Gong à mamelon

 

 

 

Comme évoqué en introduction des chapitres consacrés au Tambour sur portant et aux Cymbales et cymbalettes, il n’existe pas de représentation attestée de gong avant la réalisation des bas-reliefs du XVIe s. de la galerie nord d’Angkor Vat et des fresques de sa tour centrale.



Épigraphie et traductions

Saveros Pou, dans son dictionnaire de Vieux-Khmer français-anglais, mentionne à propos du mot tāla : « On avait l’habitude de traduire ce mot par “cymbales” d’après le sanskrit. Or tout porte à y voir plutôt des “gongs” de différents types, faits de bronze, de cuivre ou d’airain. (…) le gong accompagnait la récitation des poèmes chand. » Qu’englobe le mot « tout » dans cette assertion ? L’iconographique, quelle qu’en soit l’époque, ne montre aucun gong, seulement des crotales. En Inde ou au Népal, les chants dévotionnels bhajan sont rythmés a minima avec des crotales lorsqu’il n’y a pas d’autres musiciens disponibles. Les crotales sont l’instrument rythmique par excellence aux époques préangkorienne et angkorienne, nous l’avons évoqué dans le chapitre précédent. Si l’on se réfère à l’ethnologie liée à l’hindouisme et au bouddhisme, lorsque les gongs sont utilisés, c’est plutôt comme instrument de communication distante afin d’appeler moines et/ou pratiquants.

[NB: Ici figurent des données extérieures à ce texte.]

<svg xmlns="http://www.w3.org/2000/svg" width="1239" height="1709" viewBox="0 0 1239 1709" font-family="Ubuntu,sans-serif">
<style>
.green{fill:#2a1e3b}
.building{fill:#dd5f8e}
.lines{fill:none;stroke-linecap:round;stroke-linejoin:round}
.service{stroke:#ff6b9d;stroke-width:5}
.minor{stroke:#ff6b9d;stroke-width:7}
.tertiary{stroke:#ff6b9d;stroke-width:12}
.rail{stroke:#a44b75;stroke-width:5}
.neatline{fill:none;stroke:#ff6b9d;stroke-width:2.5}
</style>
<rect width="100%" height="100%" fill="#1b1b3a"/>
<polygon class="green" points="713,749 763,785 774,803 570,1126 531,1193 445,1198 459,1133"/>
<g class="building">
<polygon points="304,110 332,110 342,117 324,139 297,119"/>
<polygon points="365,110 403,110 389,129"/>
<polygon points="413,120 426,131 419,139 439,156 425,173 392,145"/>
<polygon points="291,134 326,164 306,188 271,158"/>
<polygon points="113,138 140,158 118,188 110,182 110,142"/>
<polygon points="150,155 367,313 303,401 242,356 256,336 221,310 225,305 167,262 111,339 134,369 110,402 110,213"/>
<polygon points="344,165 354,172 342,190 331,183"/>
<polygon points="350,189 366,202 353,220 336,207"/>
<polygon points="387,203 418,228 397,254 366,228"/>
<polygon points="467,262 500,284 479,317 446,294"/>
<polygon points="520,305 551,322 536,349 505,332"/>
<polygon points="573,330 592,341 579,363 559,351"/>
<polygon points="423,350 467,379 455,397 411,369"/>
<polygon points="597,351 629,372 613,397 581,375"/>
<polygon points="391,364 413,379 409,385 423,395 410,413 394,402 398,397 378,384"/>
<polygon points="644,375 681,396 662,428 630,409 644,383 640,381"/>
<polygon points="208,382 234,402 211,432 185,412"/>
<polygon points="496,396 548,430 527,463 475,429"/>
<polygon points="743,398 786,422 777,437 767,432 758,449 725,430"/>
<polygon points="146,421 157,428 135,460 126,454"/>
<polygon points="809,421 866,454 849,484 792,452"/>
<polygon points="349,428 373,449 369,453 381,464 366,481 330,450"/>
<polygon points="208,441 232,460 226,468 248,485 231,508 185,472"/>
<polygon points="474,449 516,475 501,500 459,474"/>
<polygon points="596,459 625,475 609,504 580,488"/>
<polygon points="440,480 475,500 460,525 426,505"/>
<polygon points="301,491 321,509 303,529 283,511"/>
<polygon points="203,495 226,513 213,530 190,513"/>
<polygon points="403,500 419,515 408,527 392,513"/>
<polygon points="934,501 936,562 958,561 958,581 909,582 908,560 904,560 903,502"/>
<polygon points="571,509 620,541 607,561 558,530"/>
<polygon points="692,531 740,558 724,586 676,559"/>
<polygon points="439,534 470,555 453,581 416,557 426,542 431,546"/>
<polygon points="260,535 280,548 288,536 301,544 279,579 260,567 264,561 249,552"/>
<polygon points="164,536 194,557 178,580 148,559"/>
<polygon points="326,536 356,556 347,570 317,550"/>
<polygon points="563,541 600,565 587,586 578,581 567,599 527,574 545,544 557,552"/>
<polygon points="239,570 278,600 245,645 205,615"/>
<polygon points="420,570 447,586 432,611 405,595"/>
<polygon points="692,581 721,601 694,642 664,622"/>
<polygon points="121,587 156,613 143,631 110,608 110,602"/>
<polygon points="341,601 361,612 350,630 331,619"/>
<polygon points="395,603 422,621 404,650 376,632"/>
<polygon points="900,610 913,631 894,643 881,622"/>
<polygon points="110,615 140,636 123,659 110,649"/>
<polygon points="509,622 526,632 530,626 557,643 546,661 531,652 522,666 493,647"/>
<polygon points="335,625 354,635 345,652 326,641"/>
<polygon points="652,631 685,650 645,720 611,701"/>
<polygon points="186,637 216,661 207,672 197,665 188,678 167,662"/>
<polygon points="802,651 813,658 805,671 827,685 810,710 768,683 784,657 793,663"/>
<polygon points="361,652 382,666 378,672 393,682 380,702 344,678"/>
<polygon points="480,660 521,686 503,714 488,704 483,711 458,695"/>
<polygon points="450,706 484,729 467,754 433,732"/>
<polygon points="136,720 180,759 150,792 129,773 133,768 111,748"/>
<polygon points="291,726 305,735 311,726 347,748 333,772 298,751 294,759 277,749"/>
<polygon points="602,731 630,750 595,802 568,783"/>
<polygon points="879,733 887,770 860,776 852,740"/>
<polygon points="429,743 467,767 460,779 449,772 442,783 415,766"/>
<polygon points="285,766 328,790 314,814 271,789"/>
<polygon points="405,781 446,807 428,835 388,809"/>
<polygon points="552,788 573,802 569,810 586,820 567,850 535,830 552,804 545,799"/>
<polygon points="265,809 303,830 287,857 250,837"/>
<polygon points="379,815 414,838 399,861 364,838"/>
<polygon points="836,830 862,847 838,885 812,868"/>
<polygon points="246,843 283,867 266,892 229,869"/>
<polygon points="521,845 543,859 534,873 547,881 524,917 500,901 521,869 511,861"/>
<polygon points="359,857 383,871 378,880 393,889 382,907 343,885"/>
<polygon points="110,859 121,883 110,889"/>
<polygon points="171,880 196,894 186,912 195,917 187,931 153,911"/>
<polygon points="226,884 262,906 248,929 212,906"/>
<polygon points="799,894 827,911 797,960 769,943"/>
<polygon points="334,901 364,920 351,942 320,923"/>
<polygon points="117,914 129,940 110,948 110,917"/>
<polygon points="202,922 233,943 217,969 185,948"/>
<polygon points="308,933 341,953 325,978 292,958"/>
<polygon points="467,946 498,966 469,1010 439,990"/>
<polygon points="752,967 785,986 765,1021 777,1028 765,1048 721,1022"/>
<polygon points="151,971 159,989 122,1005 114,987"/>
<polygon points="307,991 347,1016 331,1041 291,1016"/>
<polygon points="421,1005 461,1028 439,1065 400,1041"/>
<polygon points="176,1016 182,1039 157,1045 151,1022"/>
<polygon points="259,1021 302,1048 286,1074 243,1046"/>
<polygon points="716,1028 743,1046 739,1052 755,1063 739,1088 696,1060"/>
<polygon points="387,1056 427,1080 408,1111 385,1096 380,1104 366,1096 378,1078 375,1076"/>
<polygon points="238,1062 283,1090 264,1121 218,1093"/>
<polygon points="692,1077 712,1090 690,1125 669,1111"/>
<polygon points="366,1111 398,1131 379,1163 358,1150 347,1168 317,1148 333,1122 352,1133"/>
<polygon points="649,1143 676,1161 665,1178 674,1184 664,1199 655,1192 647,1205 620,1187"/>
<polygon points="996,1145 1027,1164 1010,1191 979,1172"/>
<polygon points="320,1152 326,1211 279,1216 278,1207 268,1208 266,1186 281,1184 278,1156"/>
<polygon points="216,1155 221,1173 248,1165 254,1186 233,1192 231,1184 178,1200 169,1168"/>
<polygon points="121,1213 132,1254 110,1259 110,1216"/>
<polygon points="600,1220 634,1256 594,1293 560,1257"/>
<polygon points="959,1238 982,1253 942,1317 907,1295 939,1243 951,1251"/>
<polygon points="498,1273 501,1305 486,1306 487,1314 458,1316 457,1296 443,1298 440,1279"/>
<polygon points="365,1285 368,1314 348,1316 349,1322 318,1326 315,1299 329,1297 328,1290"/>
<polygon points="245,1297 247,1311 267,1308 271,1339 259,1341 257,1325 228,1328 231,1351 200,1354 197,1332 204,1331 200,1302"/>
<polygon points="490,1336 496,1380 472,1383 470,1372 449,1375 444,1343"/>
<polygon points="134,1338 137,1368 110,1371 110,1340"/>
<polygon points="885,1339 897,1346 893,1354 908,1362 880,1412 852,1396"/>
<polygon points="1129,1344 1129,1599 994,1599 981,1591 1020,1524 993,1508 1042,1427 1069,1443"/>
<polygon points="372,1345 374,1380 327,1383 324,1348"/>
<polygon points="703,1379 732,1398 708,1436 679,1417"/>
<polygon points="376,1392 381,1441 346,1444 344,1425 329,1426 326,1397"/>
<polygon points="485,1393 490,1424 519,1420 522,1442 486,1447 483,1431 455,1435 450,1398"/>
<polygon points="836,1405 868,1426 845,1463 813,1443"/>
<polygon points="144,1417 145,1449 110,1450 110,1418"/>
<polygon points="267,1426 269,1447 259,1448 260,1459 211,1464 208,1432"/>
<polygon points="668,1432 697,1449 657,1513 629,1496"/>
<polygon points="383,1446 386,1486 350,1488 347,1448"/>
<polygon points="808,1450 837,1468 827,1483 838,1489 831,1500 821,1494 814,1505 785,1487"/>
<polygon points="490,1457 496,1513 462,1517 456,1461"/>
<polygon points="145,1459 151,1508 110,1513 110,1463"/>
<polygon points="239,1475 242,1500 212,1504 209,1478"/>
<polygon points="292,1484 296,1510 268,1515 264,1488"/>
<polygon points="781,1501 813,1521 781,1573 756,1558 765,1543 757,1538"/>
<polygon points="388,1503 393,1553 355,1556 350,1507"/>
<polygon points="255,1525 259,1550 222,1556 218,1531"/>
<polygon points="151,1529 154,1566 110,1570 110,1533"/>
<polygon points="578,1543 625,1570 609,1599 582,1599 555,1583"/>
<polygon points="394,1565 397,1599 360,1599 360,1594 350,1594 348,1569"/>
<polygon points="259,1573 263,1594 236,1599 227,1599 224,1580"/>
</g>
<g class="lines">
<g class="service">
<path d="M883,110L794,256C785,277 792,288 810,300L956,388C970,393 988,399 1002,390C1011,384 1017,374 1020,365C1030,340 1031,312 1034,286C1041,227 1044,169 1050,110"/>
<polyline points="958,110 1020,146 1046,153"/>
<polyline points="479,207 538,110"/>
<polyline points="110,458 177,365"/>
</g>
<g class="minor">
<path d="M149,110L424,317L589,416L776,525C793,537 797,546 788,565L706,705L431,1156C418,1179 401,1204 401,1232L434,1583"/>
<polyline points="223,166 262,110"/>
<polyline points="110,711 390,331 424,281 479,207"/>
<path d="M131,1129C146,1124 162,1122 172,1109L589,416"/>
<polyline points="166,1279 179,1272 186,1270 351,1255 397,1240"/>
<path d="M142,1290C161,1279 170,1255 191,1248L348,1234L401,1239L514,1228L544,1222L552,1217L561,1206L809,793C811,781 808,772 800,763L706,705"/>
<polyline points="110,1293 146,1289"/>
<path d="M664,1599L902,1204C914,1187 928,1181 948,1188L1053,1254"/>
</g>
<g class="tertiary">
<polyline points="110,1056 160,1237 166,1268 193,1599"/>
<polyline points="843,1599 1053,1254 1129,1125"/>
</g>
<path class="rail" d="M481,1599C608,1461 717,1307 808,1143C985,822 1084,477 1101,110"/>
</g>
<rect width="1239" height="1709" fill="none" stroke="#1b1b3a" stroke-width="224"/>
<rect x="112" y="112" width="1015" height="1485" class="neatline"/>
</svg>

Le gong à bosse entre archéologie et ethnologie

Ensemble tambour et paire de gongs à mamelon dans la tour de communication d’un monastère bouddhique. Luang Prabang, Laos.
Ensemble tambour et paire de gongs à mamelon dans la tour de communication d’un monastère bouddhique. Luang Prabang, Laos.

Dans la galerie nord d’Angkor Vat figurent plusieurs gongs à mamelon sur portant. Dans un seul cas, la protubérance n’apparaît pas dans la sculpture mais des traces de couleurs et des griffures le laissent deviner. Sur les portants sont disposés soit un gong unique, soit un couple de tailles différentes. De plus, tandis que les tambours sur portant sont suspendus par un seul point d’attache, les gongs le sont, eux, toujours par deux.
On connaît, aujourd’hui encore, au Laos, de telles configurations dans les pagodes bouddhiques : un grand tambour, un ou deux gongs à mamelon et parfois une paire de cymbales invitent la communauté des bonzes à se rassembler pour la prière lors des grandes occasions ou les changements de lune

Technique de jeu

Gong à mamelon sur portant percuté avec une mailloche. Angkor Vat, galerie nord. Victoire de Krishna sur l’Asura Bāna. XVIe s.
Gong à mamelon sur portant percuté avec une mailloche. Angkor Vat, galerie nord. Victoire de Krishna sur l’Asura Bāna. XVIe s.

Les gongs isolés ou par couple sont frappés à l’aide d’une ou deux mailloches sphériques par un seul musicien, debout ou assis au sol. On le voit nettement sur l’iconographie ; le jeu est tranquille comparé à celui, fougueux, déployé sur les tambours. Sur la figure, le musicien frappe de la main droite et étouffe à volonté le son de la gauche, une technique encore bien connue chez les minorités ethniques des hauts plateaux et sur la plupart des claviers en bronze indonésiens. La position de la main gauche est donc très justement représentée.